_Collected data:_

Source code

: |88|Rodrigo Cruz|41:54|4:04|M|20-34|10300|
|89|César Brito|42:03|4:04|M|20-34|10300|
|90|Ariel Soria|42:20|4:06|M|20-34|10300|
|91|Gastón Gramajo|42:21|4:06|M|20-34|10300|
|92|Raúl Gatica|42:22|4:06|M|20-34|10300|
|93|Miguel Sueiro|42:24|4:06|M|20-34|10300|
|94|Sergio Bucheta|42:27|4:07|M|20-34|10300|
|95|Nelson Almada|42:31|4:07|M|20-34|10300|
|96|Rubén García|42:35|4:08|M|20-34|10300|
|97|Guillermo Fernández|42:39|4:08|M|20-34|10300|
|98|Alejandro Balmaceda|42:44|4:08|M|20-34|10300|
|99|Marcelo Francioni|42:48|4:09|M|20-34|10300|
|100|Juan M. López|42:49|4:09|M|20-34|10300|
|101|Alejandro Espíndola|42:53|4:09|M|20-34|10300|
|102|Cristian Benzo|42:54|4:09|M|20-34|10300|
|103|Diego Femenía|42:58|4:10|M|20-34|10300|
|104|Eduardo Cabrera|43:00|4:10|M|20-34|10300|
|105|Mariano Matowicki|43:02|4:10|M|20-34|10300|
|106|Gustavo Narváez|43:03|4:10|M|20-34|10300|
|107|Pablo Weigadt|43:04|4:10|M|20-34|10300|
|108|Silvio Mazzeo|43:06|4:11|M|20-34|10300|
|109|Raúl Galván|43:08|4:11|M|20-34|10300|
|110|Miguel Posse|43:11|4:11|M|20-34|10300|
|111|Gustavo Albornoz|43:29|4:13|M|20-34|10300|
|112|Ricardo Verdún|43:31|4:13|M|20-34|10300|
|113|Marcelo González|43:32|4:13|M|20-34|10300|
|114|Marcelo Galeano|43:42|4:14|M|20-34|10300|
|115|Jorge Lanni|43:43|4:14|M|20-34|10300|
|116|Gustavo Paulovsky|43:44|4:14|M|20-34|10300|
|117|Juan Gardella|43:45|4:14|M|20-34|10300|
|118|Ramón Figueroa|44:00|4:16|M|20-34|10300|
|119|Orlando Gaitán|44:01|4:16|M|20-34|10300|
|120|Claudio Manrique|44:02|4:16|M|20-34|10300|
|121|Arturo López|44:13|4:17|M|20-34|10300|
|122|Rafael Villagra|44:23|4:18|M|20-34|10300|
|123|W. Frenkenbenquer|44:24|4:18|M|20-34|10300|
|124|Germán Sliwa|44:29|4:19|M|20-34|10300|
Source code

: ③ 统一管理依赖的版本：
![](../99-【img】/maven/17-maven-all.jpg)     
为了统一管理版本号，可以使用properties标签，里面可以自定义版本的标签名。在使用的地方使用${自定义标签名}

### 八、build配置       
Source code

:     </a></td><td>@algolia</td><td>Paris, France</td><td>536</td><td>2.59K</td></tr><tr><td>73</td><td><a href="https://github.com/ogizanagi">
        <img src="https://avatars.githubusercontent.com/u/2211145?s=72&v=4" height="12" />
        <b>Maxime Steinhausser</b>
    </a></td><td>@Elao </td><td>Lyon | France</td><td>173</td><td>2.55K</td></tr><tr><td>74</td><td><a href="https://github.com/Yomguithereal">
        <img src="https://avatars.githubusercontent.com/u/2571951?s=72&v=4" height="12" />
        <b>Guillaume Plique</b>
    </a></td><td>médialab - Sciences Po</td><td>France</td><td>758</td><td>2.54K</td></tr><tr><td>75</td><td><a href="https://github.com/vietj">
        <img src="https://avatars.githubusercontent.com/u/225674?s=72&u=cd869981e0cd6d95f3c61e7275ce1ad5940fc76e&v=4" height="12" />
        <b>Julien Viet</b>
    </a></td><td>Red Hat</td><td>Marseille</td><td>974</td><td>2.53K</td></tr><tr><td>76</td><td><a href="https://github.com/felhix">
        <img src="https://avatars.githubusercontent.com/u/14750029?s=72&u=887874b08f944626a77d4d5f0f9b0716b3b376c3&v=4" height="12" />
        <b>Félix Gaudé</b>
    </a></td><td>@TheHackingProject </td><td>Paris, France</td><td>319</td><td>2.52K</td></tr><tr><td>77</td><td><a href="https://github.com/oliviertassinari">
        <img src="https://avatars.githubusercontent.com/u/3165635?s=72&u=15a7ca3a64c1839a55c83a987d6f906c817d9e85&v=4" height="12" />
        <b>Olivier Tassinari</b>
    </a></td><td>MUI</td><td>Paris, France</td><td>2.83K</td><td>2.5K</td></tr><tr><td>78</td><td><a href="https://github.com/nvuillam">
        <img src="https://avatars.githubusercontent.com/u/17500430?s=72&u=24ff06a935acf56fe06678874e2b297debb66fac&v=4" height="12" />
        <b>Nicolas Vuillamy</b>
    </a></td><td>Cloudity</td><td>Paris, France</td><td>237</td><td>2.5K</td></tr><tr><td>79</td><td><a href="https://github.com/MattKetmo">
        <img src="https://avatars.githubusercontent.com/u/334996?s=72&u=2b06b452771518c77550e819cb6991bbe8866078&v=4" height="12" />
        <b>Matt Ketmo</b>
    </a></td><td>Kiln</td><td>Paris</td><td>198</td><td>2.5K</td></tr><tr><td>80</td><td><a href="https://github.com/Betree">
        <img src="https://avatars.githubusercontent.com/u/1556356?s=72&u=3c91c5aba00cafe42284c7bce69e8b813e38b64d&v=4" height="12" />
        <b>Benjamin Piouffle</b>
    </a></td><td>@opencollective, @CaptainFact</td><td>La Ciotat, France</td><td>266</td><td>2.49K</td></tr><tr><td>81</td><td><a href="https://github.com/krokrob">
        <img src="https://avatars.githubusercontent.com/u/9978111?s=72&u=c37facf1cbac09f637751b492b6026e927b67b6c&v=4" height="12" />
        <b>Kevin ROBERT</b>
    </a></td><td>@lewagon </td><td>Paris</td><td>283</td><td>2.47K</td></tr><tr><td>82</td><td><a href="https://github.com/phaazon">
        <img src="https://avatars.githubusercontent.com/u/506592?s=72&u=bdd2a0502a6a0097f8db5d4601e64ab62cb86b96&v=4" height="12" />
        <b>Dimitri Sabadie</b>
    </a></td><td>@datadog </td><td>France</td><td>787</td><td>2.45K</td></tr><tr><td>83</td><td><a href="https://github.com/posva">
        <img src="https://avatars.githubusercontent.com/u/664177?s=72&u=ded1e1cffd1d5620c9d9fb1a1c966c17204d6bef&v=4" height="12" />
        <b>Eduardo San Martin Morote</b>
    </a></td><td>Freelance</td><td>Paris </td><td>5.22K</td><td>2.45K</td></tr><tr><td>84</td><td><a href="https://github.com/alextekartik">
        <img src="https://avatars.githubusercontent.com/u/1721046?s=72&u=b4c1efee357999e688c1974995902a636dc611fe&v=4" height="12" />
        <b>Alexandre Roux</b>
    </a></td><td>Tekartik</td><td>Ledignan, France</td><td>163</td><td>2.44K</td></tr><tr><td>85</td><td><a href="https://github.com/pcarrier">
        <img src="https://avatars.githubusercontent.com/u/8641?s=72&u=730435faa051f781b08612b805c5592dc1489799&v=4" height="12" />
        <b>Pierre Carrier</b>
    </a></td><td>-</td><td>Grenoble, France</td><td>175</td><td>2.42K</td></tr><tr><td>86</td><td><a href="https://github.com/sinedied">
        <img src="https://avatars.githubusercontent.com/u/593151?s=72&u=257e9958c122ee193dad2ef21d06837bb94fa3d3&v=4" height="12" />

_Task description:_
Return only the number of lines in the data that hold the string "Raúl".

_Solution:_
2